Return a copy of every line in the data below that contains "none".

[Saved entries]
——————————

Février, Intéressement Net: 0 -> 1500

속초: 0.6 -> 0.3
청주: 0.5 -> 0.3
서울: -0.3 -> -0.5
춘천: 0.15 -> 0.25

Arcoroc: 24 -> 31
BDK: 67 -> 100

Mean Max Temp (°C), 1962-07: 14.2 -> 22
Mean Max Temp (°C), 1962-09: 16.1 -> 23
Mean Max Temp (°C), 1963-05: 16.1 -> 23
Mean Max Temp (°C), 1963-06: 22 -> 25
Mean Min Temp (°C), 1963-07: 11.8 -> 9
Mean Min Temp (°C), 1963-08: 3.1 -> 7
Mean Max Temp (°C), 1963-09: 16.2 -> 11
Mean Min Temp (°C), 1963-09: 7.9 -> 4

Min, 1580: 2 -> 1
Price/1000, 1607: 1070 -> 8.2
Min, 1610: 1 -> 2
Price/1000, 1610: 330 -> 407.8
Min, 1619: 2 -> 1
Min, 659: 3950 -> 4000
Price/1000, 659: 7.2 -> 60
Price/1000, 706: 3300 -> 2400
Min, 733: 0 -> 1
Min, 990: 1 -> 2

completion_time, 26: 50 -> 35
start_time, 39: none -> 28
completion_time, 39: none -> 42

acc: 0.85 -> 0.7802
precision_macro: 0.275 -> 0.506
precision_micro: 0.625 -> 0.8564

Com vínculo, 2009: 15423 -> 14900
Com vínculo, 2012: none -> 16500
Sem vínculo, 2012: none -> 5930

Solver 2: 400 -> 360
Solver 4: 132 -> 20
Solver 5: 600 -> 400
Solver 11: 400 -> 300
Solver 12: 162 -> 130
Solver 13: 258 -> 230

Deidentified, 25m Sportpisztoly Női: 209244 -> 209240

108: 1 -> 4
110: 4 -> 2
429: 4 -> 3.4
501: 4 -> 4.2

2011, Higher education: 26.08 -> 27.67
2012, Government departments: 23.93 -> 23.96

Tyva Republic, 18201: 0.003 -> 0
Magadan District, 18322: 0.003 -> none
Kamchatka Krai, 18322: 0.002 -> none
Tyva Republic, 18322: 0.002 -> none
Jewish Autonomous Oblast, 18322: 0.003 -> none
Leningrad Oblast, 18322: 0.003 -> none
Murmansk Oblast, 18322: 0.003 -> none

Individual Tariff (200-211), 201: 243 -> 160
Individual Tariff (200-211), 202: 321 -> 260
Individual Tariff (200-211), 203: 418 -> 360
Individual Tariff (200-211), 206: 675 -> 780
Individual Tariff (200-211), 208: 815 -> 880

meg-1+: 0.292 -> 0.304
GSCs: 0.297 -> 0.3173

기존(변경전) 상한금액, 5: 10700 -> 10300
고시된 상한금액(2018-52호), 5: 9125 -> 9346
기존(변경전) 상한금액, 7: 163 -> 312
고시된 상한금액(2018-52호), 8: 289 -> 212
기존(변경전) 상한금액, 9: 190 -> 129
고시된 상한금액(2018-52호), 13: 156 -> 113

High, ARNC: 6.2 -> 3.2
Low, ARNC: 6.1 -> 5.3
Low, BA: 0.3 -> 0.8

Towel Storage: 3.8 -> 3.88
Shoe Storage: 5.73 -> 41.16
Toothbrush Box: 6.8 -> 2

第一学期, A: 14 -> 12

——————————

__Finished task__.
start_time, 39: none -> 28
completion_time, 39: none -> 42
Com vínculo, 2012: none -> 16500
Sem vínculo, 2012: none -> 5930
Magadan District, 18322: 0.003 -> none
Kamchatka Krai, 18322: 0.002 -> none
Tyva Republic, 18322: 0.002 -> none
Jewish Autonomous Oblast, 18322: 0.003 -> none
Leningrad Oblast, 18322: 0.003 -> none
Murmansk Oblast, 18322: 0.003 -> none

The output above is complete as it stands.